• **TEXTAUSZUG ZUM LESEN**:
━━━━━━━━━━━━━━━━

Wie alle Handlerfunktionen schreibt include()
nicht selbst auf
die Standardausgabe, sondern gibt nur einen String als Ergebnis
zurück.
Zwischen den Zeilen 73 und 76 liest include()
die einzubindende Datei
auf einen Rutsch in den Array @infile
ein, der dann pro Element
eine Dateizeile enthält. Fehlt beim Aufruf von include()
das
Schlüsselwort "listing"
in $option
, gibt Zeile 80 einfach
den Dateiinhalt als mit join
zusammengeschweißten String zurück.
Um Listings durchzunummerieren braucht man heutzutage auch schon
Abitur, denn
falls die Datei 9 Zeilen lang ist, laufen die Zeilennummern von 1 bis 9,
falls sie bis zu 99 Zeilen lang ist, von 01 bis 99, über 100 Zeilen
lange Dateien weisen Zeilennummern von 001 bis 999 auf. include()
muss also zunächst feststellen, wieviele Zeilen die einzubindende
Datei denn enthält. Diese Zahl legt Zeile 83 in $len
ab, indem
sie einfach @infile
in skalaren Kontext stellt und so seine Länge erfährt.
Zeile 84 findet mit length()

━━━━━━━━━━━━━━━━

• **AUFGABEN**:
A - Nenne alle Zeilennummern des besprochenen Programmcodes, auf die der Textauszug über die Funktion include() ausdrücklich verweist.
B - Fasse den Textauszug über die Funktion include() in zwei Sätzen zusammen.
C - Schreibe den Textauszug über die Funktion include() im Anschluss an seine letzten Worte weiter.

• **ROHDATEN**:
━━━━━━━━━━━━━━━━

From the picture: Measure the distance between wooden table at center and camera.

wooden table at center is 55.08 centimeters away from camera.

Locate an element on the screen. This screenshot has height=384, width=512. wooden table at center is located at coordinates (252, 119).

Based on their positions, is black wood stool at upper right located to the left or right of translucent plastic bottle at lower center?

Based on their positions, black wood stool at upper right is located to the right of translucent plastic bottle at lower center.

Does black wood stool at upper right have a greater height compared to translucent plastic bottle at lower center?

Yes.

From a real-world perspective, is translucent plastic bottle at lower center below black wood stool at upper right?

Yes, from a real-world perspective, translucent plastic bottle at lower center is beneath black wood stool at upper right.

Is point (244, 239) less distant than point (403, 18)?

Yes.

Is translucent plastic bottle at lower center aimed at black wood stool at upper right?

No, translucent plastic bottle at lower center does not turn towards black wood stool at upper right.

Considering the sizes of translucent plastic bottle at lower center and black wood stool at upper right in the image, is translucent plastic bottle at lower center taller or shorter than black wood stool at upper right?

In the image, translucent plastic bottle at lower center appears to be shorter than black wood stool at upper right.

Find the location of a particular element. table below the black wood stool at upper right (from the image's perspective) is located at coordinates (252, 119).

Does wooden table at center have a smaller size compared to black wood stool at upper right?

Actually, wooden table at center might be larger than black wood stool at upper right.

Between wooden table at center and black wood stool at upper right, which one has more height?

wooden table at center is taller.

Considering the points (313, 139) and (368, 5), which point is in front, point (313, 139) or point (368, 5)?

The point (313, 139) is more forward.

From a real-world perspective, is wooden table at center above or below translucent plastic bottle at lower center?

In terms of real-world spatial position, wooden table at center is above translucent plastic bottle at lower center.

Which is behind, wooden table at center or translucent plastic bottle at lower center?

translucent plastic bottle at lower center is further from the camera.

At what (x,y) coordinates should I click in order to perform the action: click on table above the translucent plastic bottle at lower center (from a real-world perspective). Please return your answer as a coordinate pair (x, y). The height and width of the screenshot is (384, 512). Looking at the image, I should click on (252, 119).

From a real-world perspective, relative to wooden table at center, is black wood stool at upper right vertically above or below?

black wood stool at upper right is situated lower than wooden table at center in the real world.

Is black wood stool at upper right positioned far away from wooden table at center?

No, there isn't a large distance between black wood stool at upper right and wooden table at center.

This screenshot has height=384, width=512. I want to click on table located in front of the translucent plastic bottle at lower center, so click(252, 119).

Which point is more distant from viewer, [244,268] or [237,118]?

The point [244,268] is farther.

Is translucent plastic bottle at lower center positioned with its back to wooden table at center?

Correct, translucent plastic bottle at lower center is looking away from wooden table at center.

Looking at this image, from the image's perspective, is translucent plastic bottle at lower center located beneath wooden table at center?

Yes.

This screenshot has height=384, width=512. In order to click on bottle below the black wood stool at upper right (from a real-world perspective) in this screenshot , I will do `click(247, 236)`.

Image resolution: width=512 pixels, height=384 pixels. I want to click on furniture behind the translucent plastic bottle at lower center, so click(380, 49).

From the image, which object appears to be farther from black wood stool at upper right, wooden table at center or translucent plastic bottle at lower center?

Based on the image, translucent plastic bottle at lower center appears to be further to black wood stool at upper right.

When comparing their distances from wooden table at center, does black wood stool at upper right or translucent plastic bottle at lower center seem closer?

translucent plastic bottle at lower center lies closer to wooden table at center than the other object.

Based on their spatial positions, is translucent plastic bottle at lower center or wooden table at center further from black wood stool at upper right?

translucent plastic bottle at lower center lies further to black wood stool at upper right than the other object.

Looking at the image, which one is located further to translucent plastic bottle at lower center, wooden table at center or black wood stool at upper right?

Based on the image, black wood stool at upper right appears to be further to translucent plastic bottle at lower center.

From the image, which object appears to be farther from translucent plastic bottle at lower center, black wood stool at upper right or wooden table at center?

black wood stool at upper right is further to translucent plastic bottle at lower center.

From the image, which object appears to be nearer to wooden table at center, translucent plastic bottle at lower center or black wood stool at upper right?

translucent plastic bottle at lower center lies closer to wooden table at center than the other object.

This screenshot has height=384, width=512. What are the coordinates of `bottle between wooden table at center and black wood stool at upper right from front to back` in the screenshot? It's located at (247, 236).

━━━━━━━━━━━━━━━━

• **DIE ERGEBNISSE**:
A - 73, 76, 80, 83, 84

B - Die Handlerfunktion include() schreibt nicht auf die Standardausgabe, sondern gibt einen String zurück, und liest die einzubindende Datei auf einen Rutsch in den Array @infile ein. Fehlt das Schlüsselwort "listing" in $option, gibt sie den mit join verbundenen Dateiinhalt zurück; zum Durchnummerieren stellt sie zuerst die Zeilenzahl der Datei fest, die Zeile 83 in $len ablegt.

C -
heraus,
aus wievielen Ziffern $len
besteht und
generiert %01
, %02
, %03
etc. als Formatstring für
die sprintf
-Anweisung in Zeile 87, die dann %01d
, %02d
,
%03d
etc. daraus macht und linksbündig mit Nullen aufgefüllte
Zeilennummern gleicher Länge generiert.
Die Zeilen 92 bis 96 rücken dann den Text noch etwas ein und
maskieren die Zeichen &
, <
und >
, damit's später im
HTML keine Probleme gibt.
Das ab Zeile 98 definierte Here-Dokument schreibt drei Sektionen ins POD: Eine für HTML, eine für Klartext und eine für's zukünftig unterstützte Quark-Format. Für die beiden letztgenannten Konvertierer wird der Listingtext nicht direkt eingebunden, sondern nur mit einem kurzen Vermerk auf die entsprechende Skriptdatei verwiesen. Die Setzer beim Verlag nehmen sich ihrer dann manuell an. Zeile 119 gibt das Ergebnis Handler-typisch als String ans Hauptprogramm zurück, das es dann bei Gelegenheit in die Ergebnisdatei schreibt.
Stößt pnd2pod
auf eine =figure
-Anweisung, ruft Zeile
36 im Hauptprogramm einfach die ab Zeile 123 definierte Funktion
figure()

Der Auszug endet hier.